Linda hadn’t wanted to be either, but here she was, and here she was going to stay. She looked down at her desk and saw the spreadsheets from the last quarter of last year, freshly arrived. She had a new person in accounting who understood computers and liked to use them. She knew what it was to be so desperate to get out of here that you would do anything—swallow razor blades, expose yourself in Times Square—for a ticket to somewhere else, to somewhere real. She knew what it was to feel that Margaret’s Harbor wasn’t real.

“Hey,” she said. “Here’s the thing. I’ll take one picture of the crime scene, and one each of Arrow Normand and Mark Anderman, if you’ve got them, and you can sell the rest for yourself. Go show what you’ve got to CBS and see if you can get them to take you seriously.”

“Thanks. Thank you very much.”

“It’s nothing,” Linda said.

It really was nothing, but Linda understood that it would be something to Jack. He had been distracted ever since the murder happened, as if Mark Anderman’s bloody wound had really driven home the fact that he wasn’t getting any younger, and he wasn’t where he wanted to be. He would go on being distracted until he’d had a chance to give it a shot.

Linda turned back to her spreadsheets and found herself hoping that he would be luckier than she had been, that he would not end up still on the Harbor thirty years from now, with nothing to take comfort in but the uncompromising solidity of his isolation.

3

Marcey Mandret believed the world was an equitable place—or would have, if she’d known what the word “equitable” meant. The way she put it inside her own head was to say the world was “fair,” and then she tried very hard not to spell out the ways in which it was that.
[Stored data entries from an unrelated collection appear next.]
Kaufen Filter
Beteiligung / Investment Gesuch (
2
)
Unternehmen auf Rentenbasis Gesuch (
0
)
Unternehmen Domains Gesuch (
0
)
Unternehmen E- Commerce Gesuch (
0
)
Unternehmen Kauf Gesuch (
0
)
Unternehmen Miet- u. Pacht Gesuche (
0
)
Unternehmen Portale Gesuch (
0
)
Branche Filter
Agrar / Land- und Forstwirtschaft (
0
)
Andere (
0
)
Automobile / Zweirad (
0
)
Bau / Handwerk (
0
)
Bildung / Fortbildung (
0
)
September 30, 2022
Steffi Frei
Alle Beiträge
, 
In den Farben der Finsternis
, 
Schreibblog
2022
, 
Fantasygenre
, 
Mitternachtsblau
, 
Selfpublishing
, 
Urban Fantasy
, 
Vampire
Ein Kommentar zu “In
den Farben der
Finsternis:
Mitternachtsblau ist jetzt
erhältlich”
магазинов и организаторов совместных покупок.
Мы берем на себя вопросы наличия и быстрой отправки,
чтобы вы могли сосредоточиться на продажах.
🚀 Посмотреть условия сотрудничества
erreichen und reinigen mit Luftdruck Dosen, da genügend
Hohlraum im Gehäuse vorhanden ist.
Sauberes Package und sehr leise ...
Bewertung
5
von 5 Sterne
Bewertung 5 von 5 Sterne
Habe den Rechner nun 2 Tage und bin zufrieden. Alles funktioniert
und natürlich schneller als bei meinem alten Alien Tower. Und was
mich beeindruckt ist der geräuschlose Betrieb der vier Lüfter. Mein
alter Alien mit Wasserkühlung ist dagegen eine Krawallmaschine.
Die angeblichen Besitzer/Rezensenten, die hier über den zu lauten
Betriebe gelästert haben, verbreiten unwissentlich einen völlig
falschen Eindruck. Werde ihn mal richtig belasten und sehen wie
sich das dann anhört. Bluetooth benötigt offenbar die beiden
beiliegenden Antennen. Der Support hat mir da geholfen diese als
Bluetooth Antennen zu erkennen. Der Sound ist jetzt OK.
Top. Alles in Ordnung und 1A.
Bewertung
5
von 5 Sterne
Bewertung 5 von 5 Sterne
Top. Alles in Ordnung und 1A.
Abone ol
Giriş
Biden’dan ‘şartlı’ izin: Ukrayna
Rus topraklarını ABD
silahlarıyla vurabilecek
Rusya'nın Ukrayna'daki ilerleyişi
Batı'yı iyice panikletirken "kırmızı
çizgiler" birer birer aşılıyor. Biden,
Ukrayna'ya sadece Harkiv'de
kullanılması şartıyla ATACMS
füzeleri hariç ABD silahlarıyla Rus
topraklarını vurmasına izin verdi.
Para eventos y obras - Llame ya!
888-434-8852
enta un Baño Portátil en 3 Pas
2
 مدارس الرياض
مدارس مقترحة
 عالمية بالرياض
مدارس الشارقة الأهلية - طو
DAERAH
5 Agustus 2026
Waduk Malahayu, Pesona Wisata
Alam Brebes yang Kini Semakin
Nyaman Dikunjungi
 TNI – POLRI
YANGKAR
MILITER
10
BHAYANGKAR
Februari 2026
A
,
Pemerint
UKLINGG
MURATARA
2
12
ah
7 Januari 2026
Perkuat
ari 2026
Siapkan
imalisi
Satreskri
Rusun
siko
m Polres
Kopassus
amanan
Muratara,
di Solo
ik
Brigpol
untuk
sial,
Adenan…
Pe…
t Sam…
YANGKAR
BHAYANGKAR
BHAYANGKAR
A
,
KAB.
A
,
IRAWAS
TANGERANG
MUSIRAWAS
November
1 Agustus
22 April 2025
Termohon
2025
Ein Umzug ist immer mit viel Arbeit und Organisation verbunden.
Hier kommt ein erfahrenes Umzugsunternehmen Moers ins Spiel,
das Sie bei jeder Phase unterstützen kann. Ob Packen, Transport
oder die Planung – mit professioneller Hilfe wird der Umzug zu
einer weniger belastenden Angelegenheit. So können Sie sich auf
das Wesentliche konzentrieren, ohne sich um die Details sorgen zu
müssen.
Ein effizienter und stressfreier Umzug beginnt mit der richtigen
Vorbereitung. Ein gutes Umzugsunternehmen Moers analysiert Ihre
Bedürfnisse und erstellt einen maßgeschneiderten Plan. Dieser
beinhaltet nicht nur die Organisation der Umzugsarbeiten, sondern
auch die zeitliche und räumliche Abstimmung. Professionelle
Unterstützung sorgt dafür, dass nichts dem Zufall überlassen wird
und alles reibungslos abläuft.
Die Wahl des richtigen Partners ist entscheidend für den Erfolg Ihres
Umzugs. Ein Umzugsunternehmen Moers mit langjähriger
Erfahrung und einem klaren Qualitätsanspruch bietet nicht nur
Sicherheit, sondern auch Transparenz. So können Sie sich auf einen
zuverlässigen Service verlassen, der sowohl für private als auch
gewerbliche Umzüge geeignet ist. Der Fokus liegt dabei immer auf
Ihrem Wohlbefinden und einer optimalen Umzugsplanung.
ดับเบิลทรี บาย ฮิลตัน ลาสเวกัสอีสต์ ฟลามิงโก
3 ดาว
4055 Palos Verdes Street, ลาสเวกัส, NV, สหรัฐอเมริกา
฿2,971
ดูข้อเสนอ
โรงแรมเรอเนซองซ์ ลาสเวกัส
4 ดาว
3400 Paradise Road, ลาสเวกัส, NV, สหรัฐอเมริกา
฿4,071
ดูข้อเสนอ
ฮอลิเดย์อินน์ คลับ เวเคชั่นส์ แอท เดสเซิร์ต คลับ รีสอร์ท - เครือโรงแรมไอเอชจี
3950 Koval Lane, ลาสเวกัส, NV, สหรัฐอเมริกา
Here was the problem, the one she could never get out from under, no matter what she did: if the world was fair, then she deserved to have more money than other people, and more publicity; but if the world was fair, and she didn’t deserve to have these things, then she would eventually lose them. It went around and around and around. If the world was fair, she couldn’t have gotten these things if she didn’t deserve them. On the other hand, fair or not, it was possible she had cheated, maybe without meaning to, and then she would be—something. She was having that thing in her stomach again. People thought she was anorexic or bulimic, but she didn’t have to be. She only had to let her stomach get like this, knotted up, and in pain, so that it felt as if she had a knife sticking into her intestines. It was impossible to eat, and if she did try to eat anything, she threw it up. She even threw up some of what she drank.